The paper was also a way for the party to recruit new members as well as spread the Party’s message. All members were required to read the newspaper.
“Black Panthers selling papers on the corner made you think that there’s a bunch of people who believe in this other way,” Stanley Nelson, director of a documentary film on the group, “Vanguard of the Revolution,” told The Columbia Journalism Review.
Oakland member Billy X Jennings used to sell the newspaper and has now become the de-facto historian and archivist of the Black Panther Party. Jennings, who started developing his Black Panther newspaper archive for a 30-year reunion of former Party members, currently hosts an online collection of Black Panther newspapers and maintains a physical archive of newspapers at his home in Sacramento.
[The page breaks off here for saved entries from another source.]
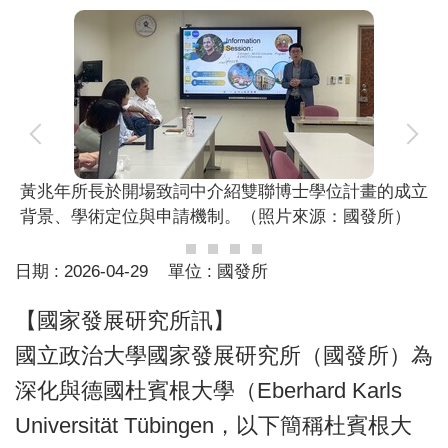
黃兆年所長於開場致詞中介紹雙聯博士學位計畫的成立
背景、學術定位與申請機制。（照片來源：國發所）
日期 :
2026-04-29
單位 :
國發所
【國家發展研究所訊】
國立政治大學國家發展研究所（國發所）為
深化與德國杜賓根大學（Eberhard Karls
Universität Tübingen，以下簡稱杜賓根大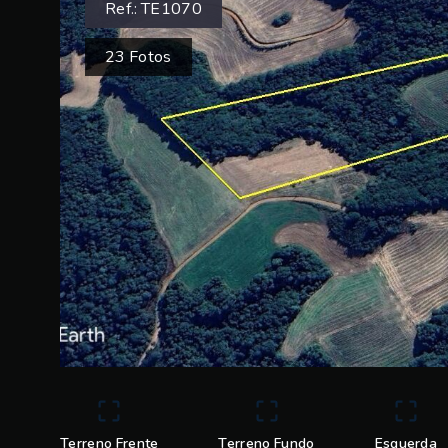
Ref.:
TE1070
23
Fotos
Terreno Frente
Terreno Fundo
Esquerda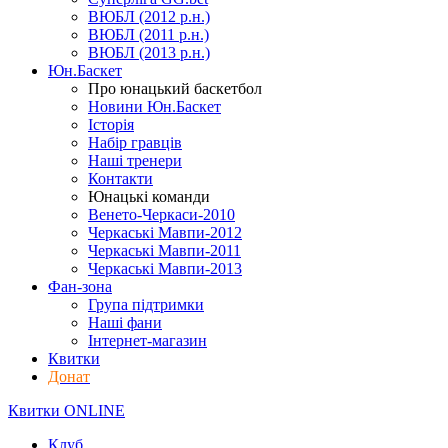
ВЮБЛ (2012 р.н.)
ВЮБЛ (2011 р.н.)
ВЮБЛ (2013 р.н.)
Юн.Баскет
Про юнацький баскетбол
Новини Юн.Баскет
Історія
Набір гравців
Наші тренери
Контакти
Юнацькі команди
Венето-Черкаси-2010
Черкаські Мавпи-2012
Черкаські Мавпи-2011
Черкаські Мавпи-2013
Фан-зона
Група підтримки
Наші фани
Інтернет-магазин
Квитки
Донат
Квитки ONLINE
Клуб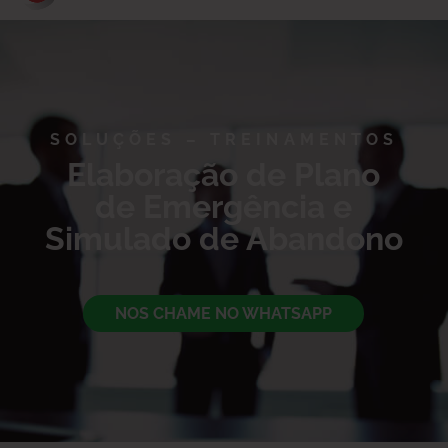
SOLUÇÕES – TREINAMENTOS
Elaboração de Plano
de Emergência e
Simulado de Abandono
NOS CHAME NO WHATSAPP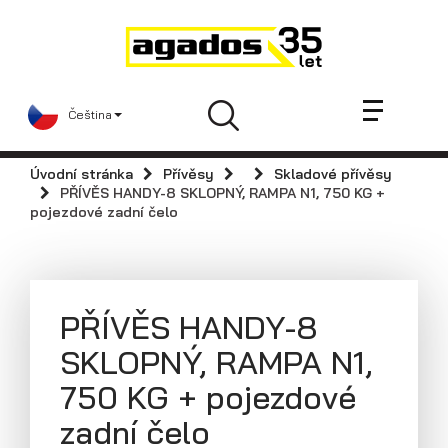
Novinky a články
Přívěsy
Prodejci
Čeština
Kontakt
AGA KIT
Úvodní stránka
Přívěsy
Skladové přívěsy
Videa
PŘÍVĚS HANDY-8 SKLOPNÝ, RAMPA N1, 750 KG +
pojezdové zadní čelo
AGADOS
Náhradní díly
Servis
PŘÍVĚS HANDY-8
Skladové přívěsy
SKLOPNÝ, RAMPA N1,
Praktické informace
750 KG + pojezdové
Kariéra
zadní čelo
Navštivte nás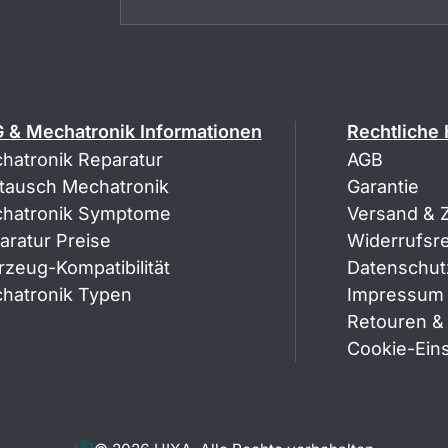
 & Mechatronik Informationen
Rechtliche
hatronik Reparatur
AGB
tausch Mechatronik
Garantie
hatronik Symptome
Versand & 
aratur Preise
Widerrufsr
rzeug-Kompatibilität
Datenschut
hatronik Typen
Impressum
Retouren &
Cookie-Ein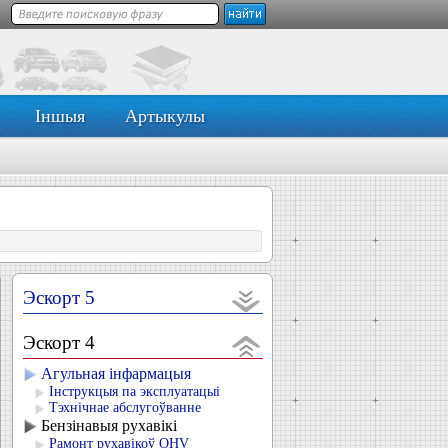
Іншыя
Артыкулы
Эскорт 5
Эскорт 4
Агульная інфармацыя
Інструкцыя па эксплуатацыі
Тэхнічнае абслугоўванне
Бензінавыя рухавікі
Рамонт рухавікоў OHV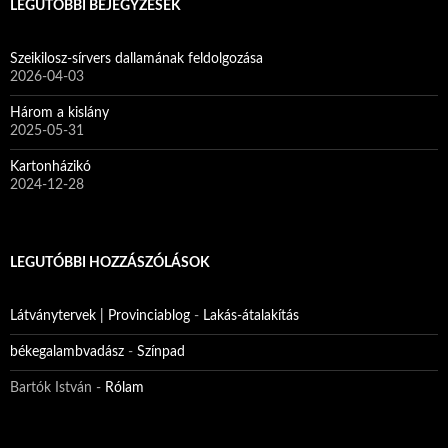
s
LEGUTÓBBI BEJEGYZÉSEK
é
s
:
Szeikilosz-sírvers dallamának feldolgozása
2026-04-03
Három a kislány
2025-05-31
Kartonházikó
2024-12-28
LEGUTÓBBI HOZZÁSZÓLÁSOK
Látványtervek | Provinciablog
-
Lakás-átalakítás
békegalambvadász
-
Színpad
Bartók István
-
Rólam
The newspaper was much more than a tool for the party and its message. It told the story of Black people and people of color, not just from the U.S. but from around the world.
“The Black Panther’s voice stood out: the paper regularly featured fiery rhetoric, called out racist organizations, and was unabashed in its disdain for the existing political system…it became well known for its bold cover art: woodcut-style images of protestors, armed Panthers, and police depicted as bloodied pigs,” The Columbia Journalism Review reported.
The paper would run stories about police brutality and social justice for a radical Black audience from around the county. It ran speeches by Eldridge Cleaver, editorial cartoons and art by Emory Douglas, and contributions from Panthers and supporters from across the country. Each issue also included the Party’s manifesto, the 10 Point Program.
“The paper reported on key events affecting the Party and the Black community, such as the eight-month trial of the Panther 21, a group of 21 members accused of conspiracy to attack a New York City police station and an education office; the raid and murder of Fred Hampton, a popular Panther leader in Chicago; and the Tuskegee Syphilis Study. It also covered other resistance movements and activism in the Bay Area, most notably the case of Los Siete, a Chicano group framed for the murder of a San Francisco police officer,” The Columbia Journalism Review reported.
The Black Panther ran an impressive international section that reported on liberation struggles around the world; under editor in chief David DuBois (stepson of W.E.B. DuBois).
It also wasn’t afraid to tackle problems within the party, such as sexism.
As the party’s membership fade, the paper eventually folded in 1980.